Mick Schumacher avant le Grand Prix d'Allemagne, le 27 juillet 2019. | Andrej Isakovic / AFP

L'enjeu est assez simple à comprendre: le coup de com' apporté par la présence du fils Schumacher va offrir un énorme coup de boost à l'équipe américaine, susceptible de lui apporter de nouveaux contrats de sponsoring.

Pour Max Verstappen (Red Bull), Kevin Magnussen (ex-Haas), Pietro Fittipaldi (ex-Haas), Piquet Jr (ex-Renault) et cie, être pistonné a permis d'obtenir un baquet plus facilement. Le piston, la notoriété d'un nom de famille ou le réseau leur a permis de s'offrir une place.

Les fistons ont-ils été à la hauteur de leur papa de champion? Rarement. Les deux seuls à s'en être vraiment sortis sont Rosberg Jr, champion du monde comme son père, et Verstappen, multiple vainqueur en Grand Prix et désigné comme le futur successeur de Lewis Hamilton.

Max Verstappen (à g.) embrasse son père Jos, après avoir remporté le Grand Prix de F1 d'Autriche, le 1 juillet 2018. | Andrej Isakovic / AFP

Financés par de grands groupes, des fonds ou de grandes fortunes

Des milliardaires peuvent aussi offrir leur aide en dehors de leur famille. Sergio Pérez, pilote mexicain et partenaire cette saison de Stroll chez Racing Point, a depuis le début de sa carrière profité de la manne de Carlos Slim Helú.

Il est arrivé en F1 grâce à l'argent de Slim, qui a permis au passage de faire tourner  pendant des années les écuries dans lesquelles il a couru. D'après Antoine Grenapin, «longtemps, il y a eu une tendance: que des pilotes soient associés à de grandes firmes ou des richesses personnelles adossées de près ou de loin à des États. Slim est l'homme le plus riche du Mexique, le faire rentrer dans le tour de table d'investisseurs d'une écurie peut présupposer qu'il attirera d'autres investisseurs de son pays. Le meilleur exemple est Maldonado [avec la compagnie pétrolière PDVSA] puis plus tard, le Russe Petrov, le Brésilien Nasr... L'idée est qu'on s'attache à un jeune pilote soutenu par une entreprise ayant une grosse surface financière pour tenter de séduire d'autres investisseurs du même pays.»

 

Sergio Pérez célébrant sa victoire au Grand Prix de F1 de Sakhir, le 6 décembre 2020. | Bryn Lennon / Pool / AFP

Selon nos sources, le Russe Mazepin, qui courra chez Haas en 2021 (équipier de Schumacher Junior), serait lui financé par Gazprom.

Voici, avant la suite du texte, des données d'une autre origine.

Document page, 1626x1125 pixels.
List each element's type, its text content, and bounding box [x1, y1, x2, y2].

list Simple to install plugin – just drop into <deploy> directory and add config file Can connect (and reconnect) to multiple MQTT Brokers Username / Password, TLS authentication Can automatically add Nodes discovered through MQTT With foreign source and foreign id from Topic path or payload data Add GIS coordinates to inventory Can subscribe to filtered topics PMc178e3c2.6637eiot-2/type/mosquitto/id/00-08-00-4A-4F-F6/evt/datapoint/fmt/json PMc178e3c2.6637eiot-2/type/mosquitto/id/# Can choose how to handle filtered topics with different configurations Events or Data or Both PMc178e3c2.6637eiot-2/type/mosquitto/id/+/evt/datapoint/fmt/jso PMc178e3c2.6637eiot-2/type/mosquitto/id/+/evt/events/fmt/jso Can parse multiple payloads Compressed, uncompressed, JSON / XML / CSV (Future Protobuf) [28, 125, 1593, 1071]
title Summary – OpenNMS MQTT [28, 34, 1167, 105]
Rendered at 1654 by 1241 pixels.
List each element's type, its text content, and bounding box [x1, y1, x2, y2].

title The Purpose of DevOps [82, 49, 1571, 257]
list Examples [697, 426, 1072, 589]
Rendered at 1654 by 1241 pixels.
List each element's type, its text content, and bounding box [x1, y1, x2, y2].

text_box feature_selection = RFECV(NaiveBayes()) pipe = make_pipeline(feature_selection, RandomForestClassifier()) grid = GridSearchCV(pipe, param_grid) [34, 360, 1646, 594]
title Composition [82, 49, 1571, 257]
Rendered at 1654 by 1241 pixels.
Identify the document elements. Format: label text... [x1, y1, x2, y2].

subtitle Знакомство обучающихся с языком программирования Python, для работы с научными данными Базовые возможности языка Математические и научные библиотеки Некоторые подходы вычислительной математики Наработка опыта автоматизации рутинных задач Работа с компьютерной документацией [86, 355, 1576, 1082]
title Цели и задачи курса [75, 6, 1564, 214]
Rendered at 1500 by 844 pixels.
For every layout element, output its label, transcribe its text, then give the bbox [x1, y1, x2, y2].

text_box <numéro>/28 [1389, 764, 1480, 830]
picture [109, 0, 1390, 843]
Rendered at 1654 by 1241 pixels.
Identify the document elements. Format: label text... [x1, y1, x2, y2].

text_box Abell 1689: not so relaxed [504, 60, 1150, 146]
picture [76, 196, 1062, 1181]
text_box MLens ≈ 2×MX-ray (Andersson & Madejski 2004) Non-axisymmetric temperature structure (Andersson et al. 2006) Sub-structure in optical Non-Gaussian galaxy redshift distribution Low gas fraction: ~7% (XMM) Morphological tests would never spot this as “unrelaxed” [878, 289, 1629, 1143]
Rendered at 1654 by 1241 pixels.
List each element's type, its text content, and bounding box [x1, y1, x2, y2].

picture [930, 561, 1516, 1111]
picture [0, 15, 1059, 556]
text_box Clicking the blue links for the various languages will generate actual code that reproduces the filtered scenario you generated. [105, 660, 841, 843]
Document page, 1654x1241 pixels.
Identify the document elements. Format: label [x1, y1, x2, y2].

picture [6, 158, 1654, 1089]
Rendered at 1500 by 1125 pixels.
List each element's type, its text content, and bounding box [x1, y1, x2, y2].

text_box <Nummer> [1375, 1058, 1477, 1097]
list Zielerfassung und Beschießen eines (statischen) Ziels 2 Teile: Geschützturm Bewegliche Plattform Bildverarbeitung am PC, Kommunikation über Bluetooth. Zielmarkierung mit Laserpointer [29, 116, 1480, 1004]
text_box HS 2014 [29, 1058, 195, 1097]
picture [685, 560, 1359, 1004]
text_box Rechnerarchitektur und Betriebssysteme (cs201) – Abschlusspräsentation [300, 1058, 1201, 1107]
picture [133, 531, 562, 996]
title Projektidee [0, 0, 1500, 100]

Alors, avec tous ces pistonnés du volant, la F1 est-elle devenue moins compétitive qu'avant? Très dur de dire si le plateau, le niveau, est moins relevé que chez les générations précédentes, pour la simple et bonne raison que la marge de manœuvre du pilote (là où il fait la différence) est bien plus réduite qu'avant. Plus les années ont passé, plus les voitures sont devenues sophistiquées et plus la marge d'influence du pilotage s'est réduite. Le conflit de générations? Une rengaine dans le sport de haut niveau. Qui est le meilleur? Comparer Platini et Zidane, Pelé à Neymar, Maradona et Messi...

En F1, certains «fils de» ont du talent mais la méritocratie d'antan a disparu. Certains ont le niveau, d'autres non, mais finalement, la Formue 1 est devenue un business comme les autres. «Sport business», «foot business», «Formula One business». Au nom du père et du fils.